Remaining obtains target product 1a 560.3mg, yield 87%, enantioselectivity is excessively 45%ee, pure with embodiment 1 Degree is 99.4%.
Embodiment 3
Substrate couroupitine A 496mg (2mmol), malonic acid monomethyl ester 472mg (4mmol), four hydration nickel acetate 49.6mg (0.2mmol), chiral ligand L586.5mg (0.22mmol);Organic solvent is tetrahydrofuran 10.0g, and total dosage is substrate color 20 times of amine ketone.
Remaining obtains target product 1a 495.9mg, yield 77%, enantioselectivity is excessively 1%ee, pure with embodiment 1 Degree is 98.9%.
Embodiment 4
Substrate couroupitine A 496mg (2mmol), malonic acid monomethyl ester 472mg (4mmol), four hydration nickel acetate 49.6mg (0.2mmol), chiral ligand L781.2mg (0.22mmol);Organic solvent is tetrahydrofuran 10.0g, and total dosage is substrate color 20 times of amine ketone.
Remaining obtains target product 1a 560.3mg, yield 87%, enantioselectivity is excessively 45%ee, pure with embodiment 1 Degree is 99.7%.
Embodiment 5
Substrate couroupitine A 496mg (2mmol), malonic acid monomethyl ester 472mg (4mmol), nickel acetate 35.2mg (0.2mmol), chiral ligand L1 72.6mg (0.22mmol);Organic solvent is tetrahydrofuran 10.0g, and total dosage is substrate 20 times of couroupitine A.

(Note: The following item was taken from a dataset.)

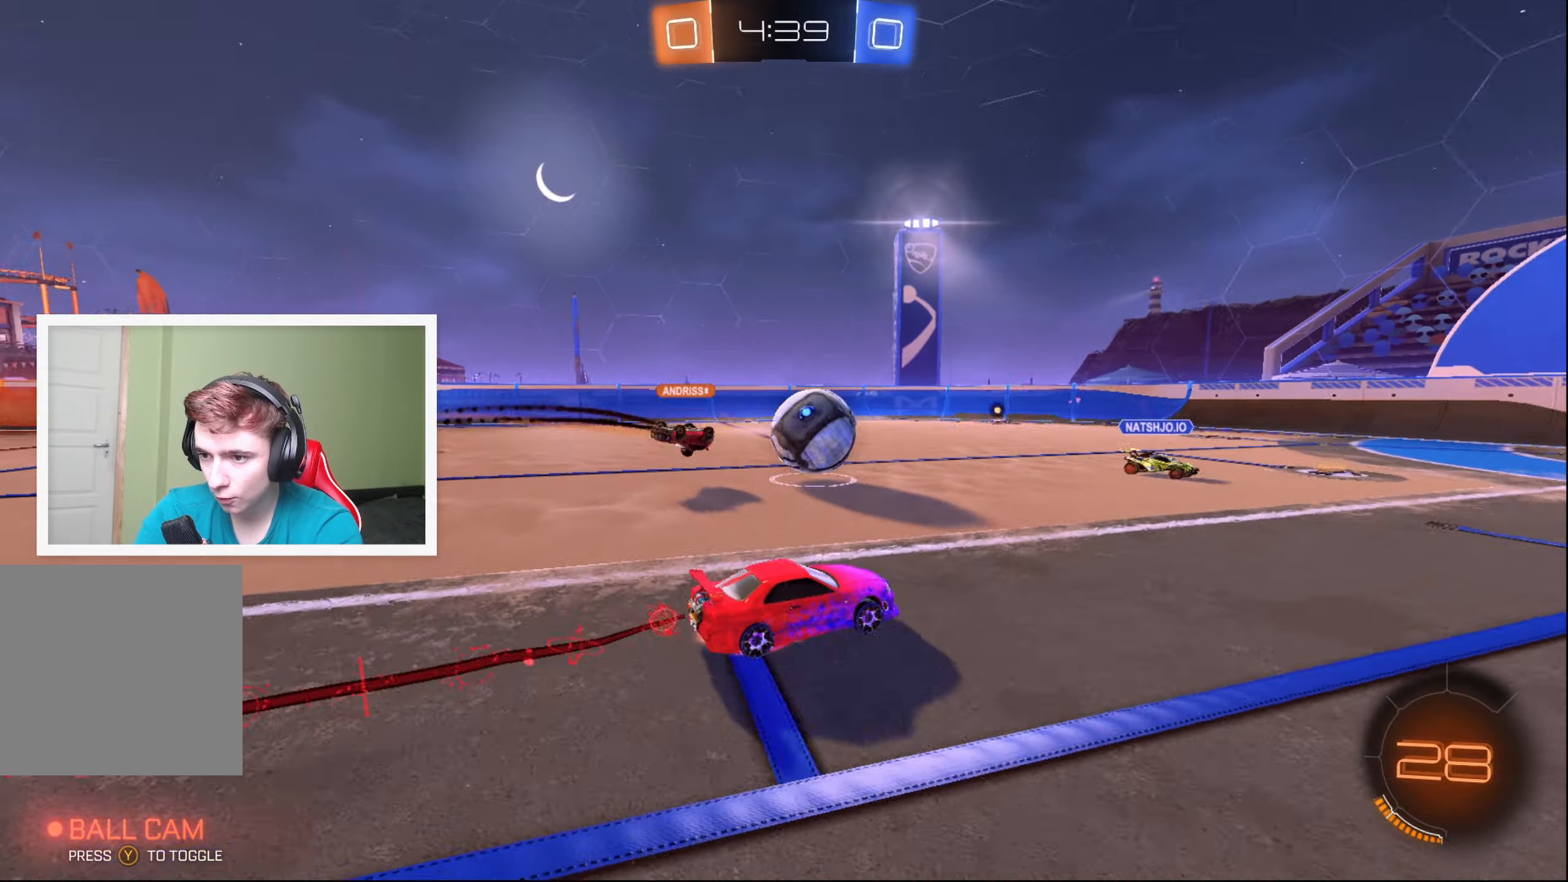
{"dt_ms": 500, "buttons": ["L2", "R2"], "left_stick": "up-left", "events": [[150, "L2", "down"], [167, "left_stick", "left"], [184, "A", "up"], [217, "left_stick", "up"], [234, "B", "up"], [417, "left_stick", "up-left"]]}
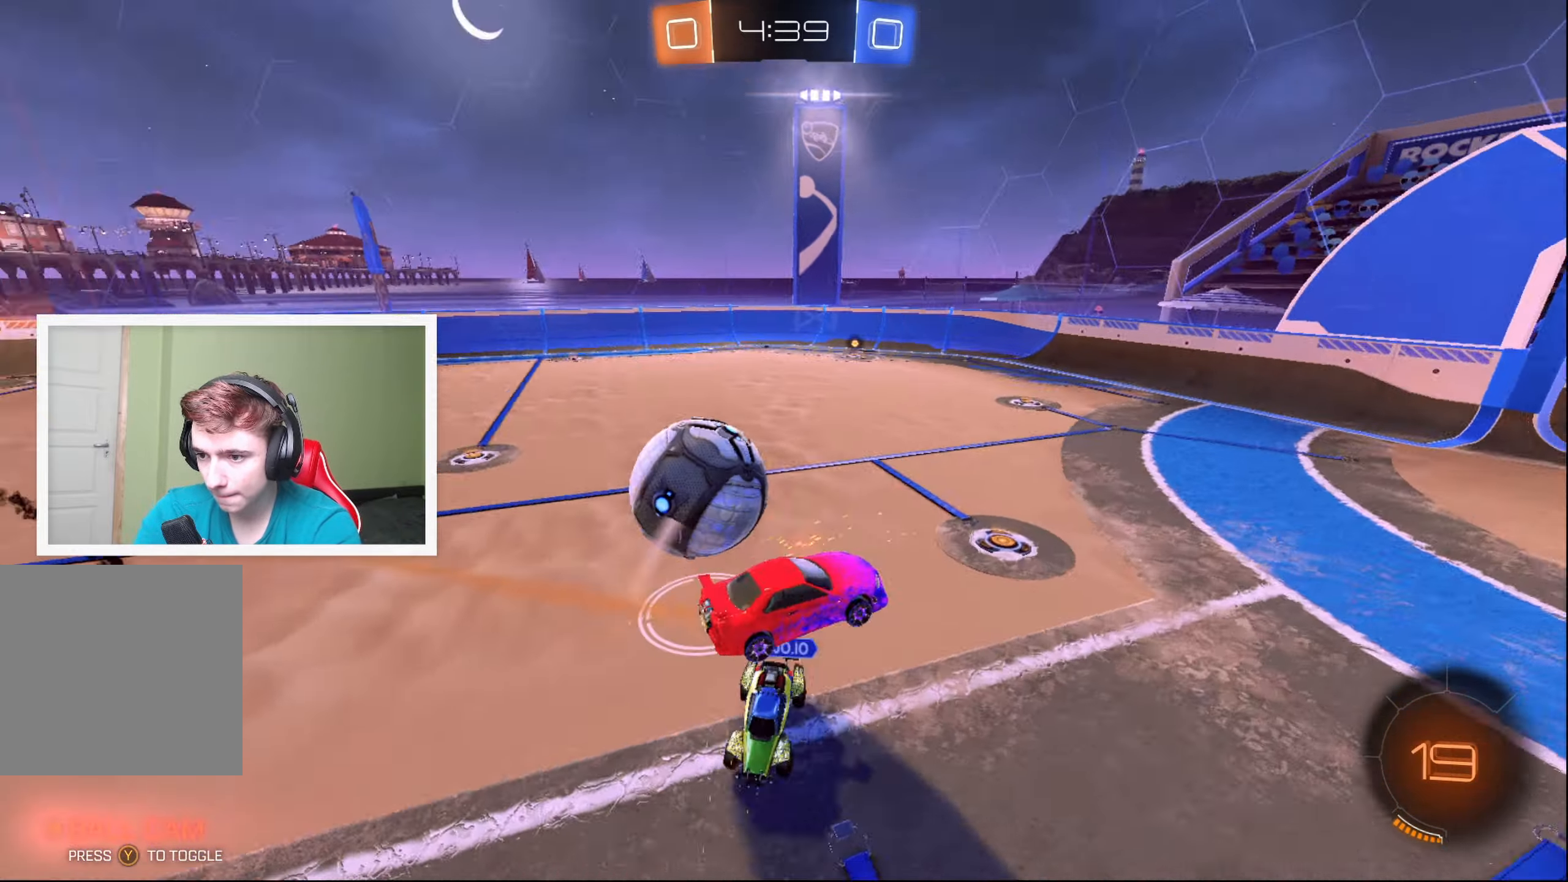
{"dt_ms": 500, "buttons": ["R2"], "left_stick": "right", "events": [[117, "left_stick", "down-left"], [150, "L2", "up"], [316, "left_stick", "left"], [366, "L2", "down"], [450, "L2", "up"], [500, "left_stick", "right"]]}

Remaining obtains target product 1a 605.4mg, yield 94%, enantioselectivity is excessively 82%ee, pure with embodiment 1 Degree is 99.8%.
Embodiment 6
Substrate couroupitine A 496mg (2mmol), malonic acid monomethyl ester 472mg (4mmol), nickel acetate 35.2mg (0.2mmol), chiral ligand L1 72.6mg (0.22mmol);Organic solvent is acetonitrile 10.0g, and total dosage is substrate tryptamines 20 times of ketone.
Under room temperature, metallic catalyst and chiral ligand L1 are added in reaction kettle, after completely dissolution with acetonitrile, stirring 30-60 minutes, then couroupitine A and malonic acid monomethyl ester are added into reaction kettle, under conditions of 15 DEG C, stirring makes it react 12 Terminate after hour.
Remaining obtains target product 1a 334.9mg, yield 52%, enantioselectivity is excessively 96%ee, pure with embodiment 1 Degree is 99.8%.
Embodiment 7
Substrate couroupitine A 496mg (2mmol), malonic acid monomethyl ester 472mg (4mmol), nickel acetate 35.2mg (0.2mmol), chiral ligand L1 72.6mg (0.22mmol);Organic solvent is acetonitrile 10.0g, and total dosage is substrate tryptamines 20 times of ketone.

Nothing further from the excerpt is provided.